City's new engineer has 23 years of experience
Will succeed retiring Ralph Swenson
KINGSTON, N.Y. » A professional engineer with more than two decades of experience has been hired to succeed retiring City Engineer Ralph Swenson, Mayor Steve Noble’s office announced Monday.
John Schultheis, who recently moved from Florida, will start the city job on Sept. 4.
Swenson, the public face of numerous city project, notable the multiyear Washington Avenue sinkhole repair, will stay on the job until mid-September “as part of the transition,” said Megan Weiss-Rowe, Kingston’s director of the communications and community engagement.
Schultheis will be paid an annual salary of $98,000. Swenson’s current salary is $82,217.
“John will be an excellent addition to our team and will be a great asset to our city as we continue to navigate major capital projects in the future,” Noble said in a press release.
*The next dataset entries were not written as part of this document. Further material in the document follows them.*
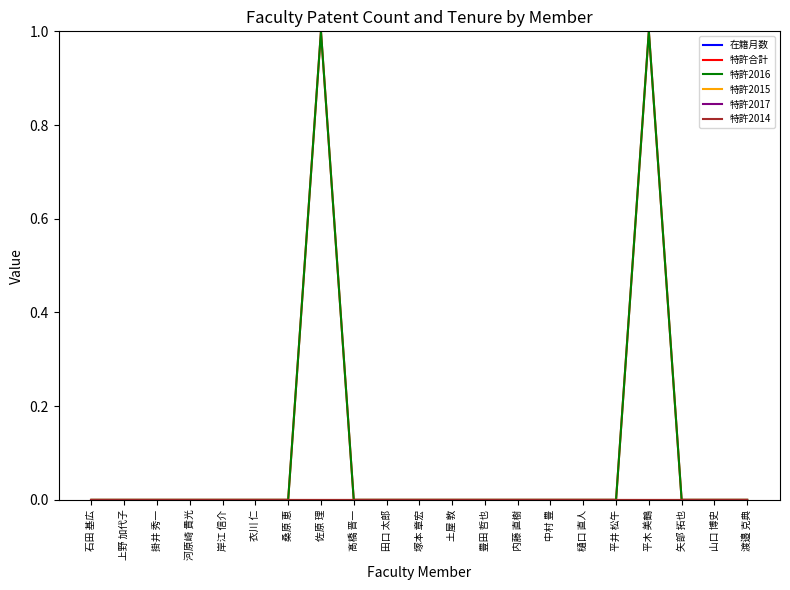

Rank the categories by 特許2016 value from highest to lowest.

佐原 理, 平木 美鶴, 石田 基広, 上野 加代子, 掛井 秀一, 河原崎 貴光, 岸江 信介, 衣川 仁, 桑原 恵, 髙橋 晋一, 田口 太郎, 塚本 章宏, 土屋 敦, 豊田 哲也, 内藤 直樹, 中村 豊, 樋口 直人, 平井 松午, 矢部 拓也, 山口 博史, 渡邉 克典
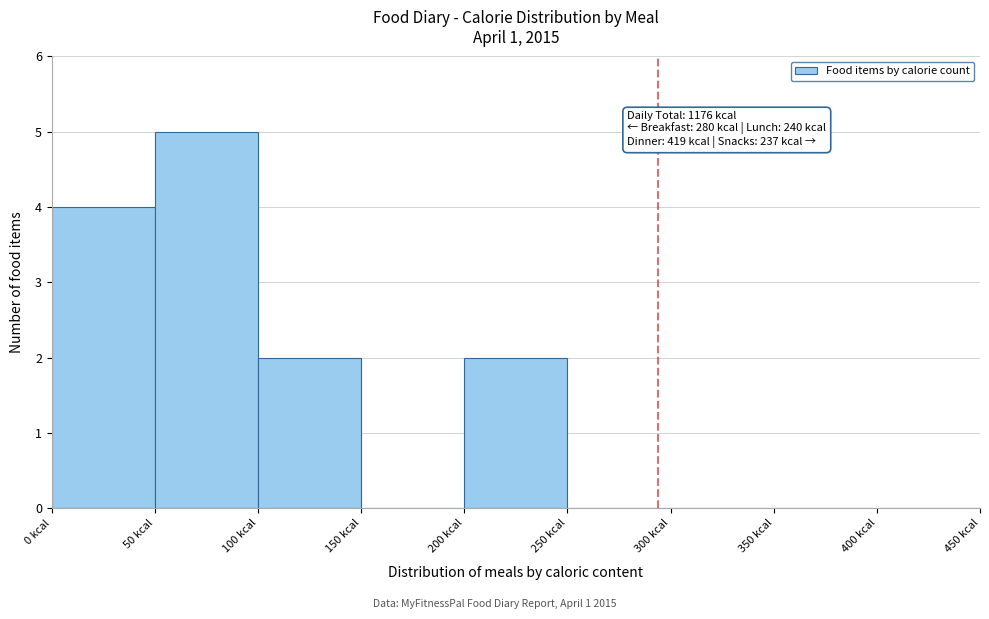

Which range on the x-axis has the tallest bar?

50 to 100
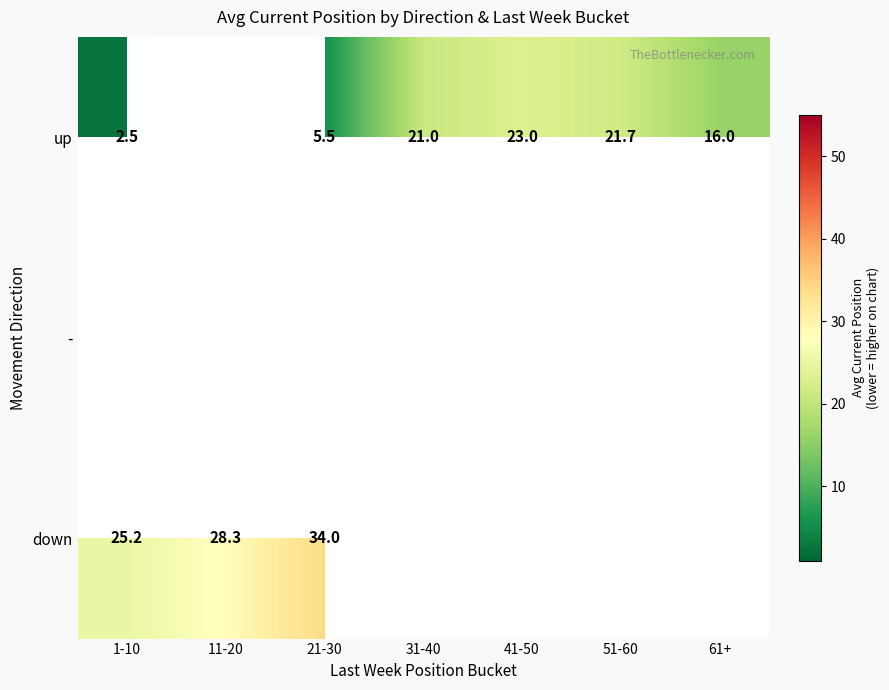

True or false: up has a value of 21.7 at 51-60.

True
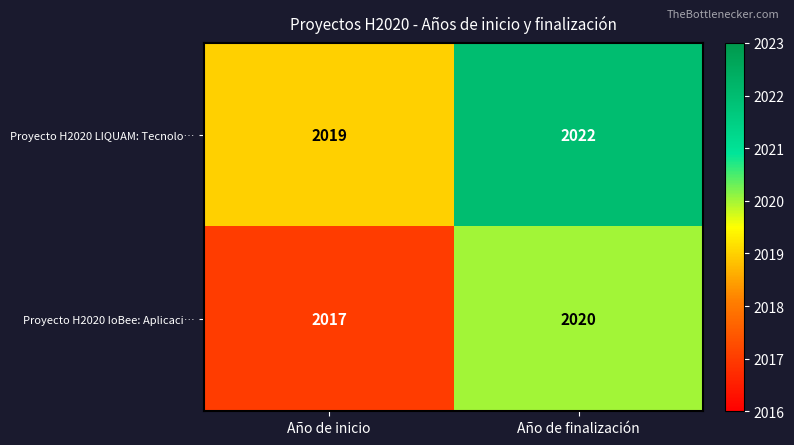

At which label is Proyecto H2020 LIQUAM: Tecnolo… closest to 2020?

Año de inicio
Schultheis is a professional engineer with 23 years of experience in a wide range of civil engineering assignments, Noble’s office said. His resume shows most of his work has been in Florida and Virginia.
His most recent job was senior project manager for Dewberry Engineers in DeLand, Fla. Before that, he served as planning engineer for the city of Sanford, Fla.
“He has worked on projects in numerous cities and counties, including design and permitting to meet Department of Transportation criteria,” the press release states. “His technical skills extend to roadway, drainage, potable water distribution, sanitary sewer collection/ transmission, reclaimed water modeling, design, permitting, bidding and construction.”
Schultheis graduated from the Georgia Institute of Technology in 1994 with a bachelor’s degree in civil engineering.
Swenson served as the city of Kingston’s engineer from 1989 to 1996 and returned to the post in 2008. He announced his planned retirement on July 20.
In a 2013 interview, Swenson said the sinkhole repair project was particularly confounding. It opened in 2011, on Washington Avenue near the corner of Linderman Avenue, was fixed, then opened up again in spring 2012 because of a leaky 100-year-old stormwater tunnel that lies 85 feet below the road’s surface.
Other projects overseen by Swenson included the Safe Routes to School initiative, the replacement of the Greenkill Avenue bridge above Broadway, numerous sewer pipe installations, improvements to Uptown parking lots, repairs to a busted sewer pipe that sent hundreds of thousands of gallons of raw sewage into the Twaalfskill Brook, the reconstruction on parts of Abeel Street, a flood-prevention initiative at the city’s wastewater treatment plant, and the plan to replace City Hall’s roof.